The man looks up and takes something out of his jacket. It was dark but I still knew what that shiny contraption was. A lighter. He held it at the bottom of the corner of the polaroid. The yellow and red flame set the photo ablaze as it made a variety of crackling noises like fire wood.

 

I yelled “No no no no no no! Stop that! That’s mine!” I mored more sporadic. I kicked my legs, punch my knuckles on the metal bars, I twisted and turned. He can’t do that. He can’t do that ‘

 

“It’s mine. My photo. Mine!” I roared repeatedly. “Mine, mine, mine”
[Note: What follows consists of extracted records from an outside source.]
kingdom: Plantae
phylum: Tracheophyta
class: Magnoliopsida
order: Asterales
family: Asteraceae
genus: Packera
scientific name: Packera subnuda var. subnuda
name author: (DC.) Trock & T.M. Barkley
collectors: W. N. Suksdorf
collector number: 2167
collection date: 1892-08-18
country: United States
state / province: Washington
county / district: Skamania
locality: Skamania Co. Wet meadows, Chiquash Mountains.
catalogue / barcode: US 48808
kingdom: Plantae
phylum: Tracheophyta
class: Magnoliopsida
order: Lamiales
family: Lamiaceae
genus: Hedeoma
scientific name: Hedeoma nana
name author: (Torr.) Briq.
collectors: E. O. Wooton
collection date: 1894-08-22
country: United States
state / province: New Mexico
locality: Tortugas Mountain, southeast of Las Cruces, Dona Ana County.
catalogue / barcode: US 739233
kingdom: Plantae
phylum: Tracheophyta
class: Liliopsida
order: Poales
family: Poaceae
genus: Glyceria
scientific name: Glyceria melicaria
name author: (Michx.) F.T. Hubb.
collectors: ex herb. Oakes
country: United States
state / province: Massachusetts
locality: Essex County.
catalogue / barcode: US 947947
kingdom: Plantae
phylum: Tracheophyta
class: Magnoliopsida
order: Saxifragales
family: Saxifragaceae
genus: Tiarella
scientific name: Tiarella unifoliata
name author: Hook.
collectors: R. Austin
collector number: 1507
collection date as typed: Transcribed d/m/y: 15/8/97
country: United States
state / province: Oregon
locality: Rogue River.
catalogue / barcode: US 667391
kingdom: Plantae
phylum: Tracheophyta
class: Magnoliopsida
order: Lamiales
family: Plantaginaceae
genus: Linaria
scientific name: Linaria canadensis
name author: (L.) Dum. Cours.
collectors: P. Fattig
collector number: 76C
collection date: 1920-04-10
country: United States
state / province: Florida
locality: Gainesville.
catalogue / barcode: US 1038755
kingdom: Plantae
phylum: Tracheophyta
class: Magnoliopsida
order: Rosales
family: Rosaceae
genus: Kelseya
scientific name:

“Ugh, stop yammering.” The mobster grumbled

There was a sharp pain in my stomach. I gasped hoping that the more I breathed the better the chances it wouldn’t be by last. My feet began to feel numb and heavy. My legs felt there were just dead weight. The tips of my fingers began to tingle with an indescribable burn. My arms felt like burdensome steel bars magnetized to the metal bed frame.

 

The more I tried to move in the twisted straps of the bed the more the pain flooded into my lungs. Leaving me to feel like I was being drowned in mid-air. I coughed with little drops of crimson flying all over my dark grey t-shirt. The visions of the strange gentleman kept fading back and forth. Making all of my sense become useless expect my hearing.

“Goodnight, Emerson.”

My ears began to ring. My visions became cloudy and I felt tired. I closed my eyes hoping that the sleep would stop the pain.